— Start Dataset records —

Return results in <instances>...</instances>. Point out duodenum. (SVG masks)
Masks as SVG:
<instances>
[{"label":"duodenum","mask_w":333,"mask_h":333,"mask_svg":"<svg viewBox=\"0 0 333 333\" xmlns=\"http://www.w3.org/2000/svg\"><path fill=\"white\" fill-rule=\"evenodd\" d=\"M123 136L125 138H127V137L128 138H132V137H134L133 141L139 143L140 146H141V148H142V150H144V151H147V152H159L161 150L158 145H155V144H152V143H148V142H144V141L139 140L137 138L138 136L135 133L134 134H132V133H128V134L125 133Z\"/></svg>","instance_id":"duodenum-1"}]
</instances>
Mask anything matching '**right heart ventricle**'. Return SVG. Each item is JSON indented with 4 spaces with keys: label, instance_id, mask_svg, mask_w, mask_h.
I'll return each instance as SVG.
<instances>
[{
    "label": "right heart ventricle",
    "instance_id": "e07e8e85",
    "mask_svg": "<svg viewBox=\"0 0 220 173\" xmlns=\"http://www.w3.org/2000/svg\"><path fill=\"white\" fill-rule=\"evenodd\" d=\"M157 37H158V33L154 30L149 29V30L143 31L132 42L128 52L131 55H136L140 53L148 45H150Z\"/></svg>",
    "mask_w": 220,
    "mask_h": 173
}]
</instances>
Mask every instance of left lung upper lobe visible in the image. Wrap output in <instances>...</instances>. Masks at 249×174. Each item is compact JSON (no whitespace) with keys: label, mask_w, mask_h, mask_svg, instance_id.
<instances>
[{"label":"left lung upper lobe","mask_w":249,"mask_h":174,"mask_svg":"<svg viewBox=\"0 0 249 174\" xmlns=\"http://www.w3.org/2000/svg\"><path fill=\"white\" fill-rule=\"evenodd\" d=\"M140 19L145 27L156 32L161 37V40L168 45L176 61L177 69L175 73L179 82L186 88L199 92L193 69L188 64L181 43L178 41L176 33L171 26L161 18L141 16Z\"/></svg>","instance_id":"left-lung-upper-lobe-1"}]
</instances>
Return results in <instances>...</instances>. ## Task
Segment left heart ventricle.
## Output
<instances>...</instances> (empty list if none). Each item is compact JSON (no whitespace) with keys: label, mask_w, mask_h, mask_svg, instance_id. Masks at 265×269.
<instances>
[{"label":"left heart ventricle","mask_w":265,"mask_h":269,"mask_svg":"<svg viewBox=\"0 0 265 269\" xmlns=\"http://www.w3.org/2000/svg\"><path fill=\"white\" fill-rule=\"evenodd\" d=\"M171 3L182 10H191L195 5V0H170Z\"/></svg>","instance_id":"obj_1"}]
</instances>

— End Dataset records —

■ Task description:
Count the lines of the items above that contain the word "results". Give only the number.

■ Response to the task:
2